How fitting that in these cost-conscious times, some experts are questioning whether pricey new diabetes drugs like Actos and Byetta actually provide more bang for the buck than older, cheaper ones. Their research dovetails nicely with new diabetes treatment guidelines that support trying less expensive drugs to lower blood sugar levels first and only moving on to more expensive drugs if the cheaper ones don't do the trick.
Researchers at Stanford University and the University of Chicago reported that spending on diabetes drugs nearly doubled between 2001 and 2007, to $12.5 billion. They concluded that the use of newer diabetes drugs was largely responsible for the rise in the mean cost per prescription from $56 in 2001 to $76 in 2007. More patients also received prescriptions for more than one medication. In 1994, 82 percent of patients took just one drug; by 2007, that number had dropped to just 47 percent.
Some of the newer, costlier drugs have been touted because they're more convenient, have fewer side effects, or provide better control over blood sugar levels. But they're also up to 11 times as expensive as the typical $29 per 30-day prescription for metformin, a generic version of Glucophage, which was approved in 1995. The benefits may not outweigh the costs in some cases, these researchers argue, particularly since it's not clear that the new drugs improve heart or kidney function in the long term.

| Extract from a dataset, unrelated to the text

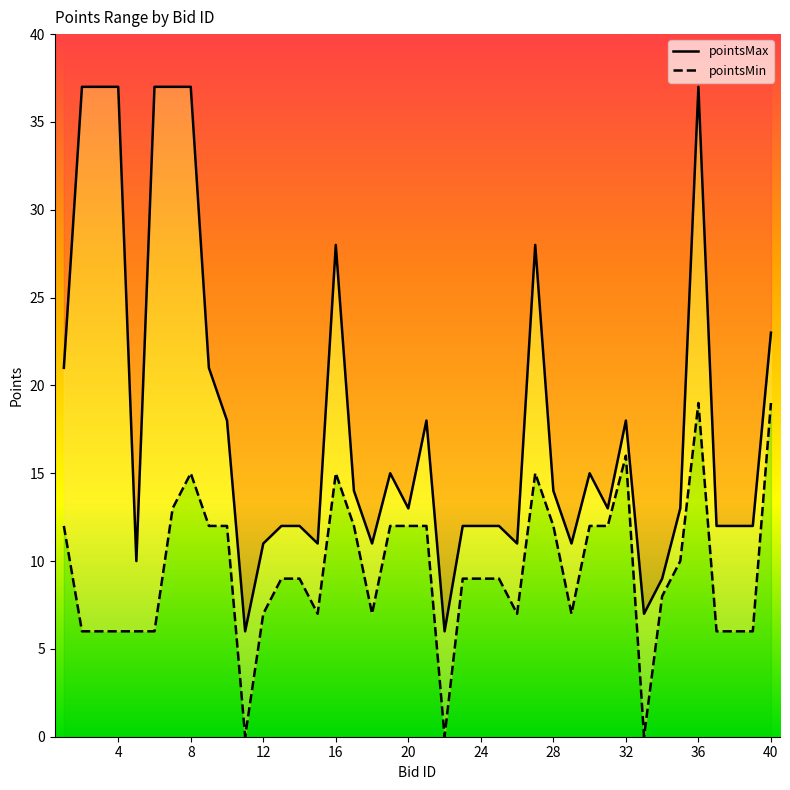

How many interior local valleys does the pointsMin series have?

7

The Stanford study, which was published Monday in the Archives of Internal Medicine, comes on the heels of new diabetes treatment guidelines issued last week by the American Diabetes Association and the European Association for the Study of Diabetes. The guidelines suggest a stepped approach to treatment, starting with metformin and lifestyle changes immediately after diagnosis. (Here's a checklist of what to do after being diagnosed.) If after three months blood sugar levels are still too high, then insulin or a sulfonylurea drug, both older generic drugs, should be the preferred next step. If blood sugar is still too high after an additional three months, then the ADA says, OK, now try Actos, a brand-name drug with a $160 price tag per 30-day prescription, or some of the other new drugs. The guidelines no longer recommend the use of Avandia, a drug in the same class as Actos, following reports that link it to higher heart attack risk.
"In our considered opinion, these newer drugs don't have any particular advantage," says David Nathan, the director of the Diabetes Center at Massachusetts General Hospital who chaired the panel that developed the recommendations.
Nathan discussed Byetta as an example. Approved by the FDA in 2005, Byetta has received plenty of attention because it not only improves glycemic control but also helps patients lose weight. At $202 per month, though, it's nearly 10 times as expensive as metformin. According to Nathan, typical weight loss with Byetta is just 4 to 6 pounds, and 40 percent of people complain of nausea when taking it. It requires twice-daily injections, he says, and doesn't lower blood glucose levels as much as some other drugs.
I've written in the past about doctors' cluelessness when it comes to the cost of the treatments they prescribe. That's got to change, says Nathan. "Many physicians don't like to think about costs," he explains. "But we all have a responsibility to think about the bottom line."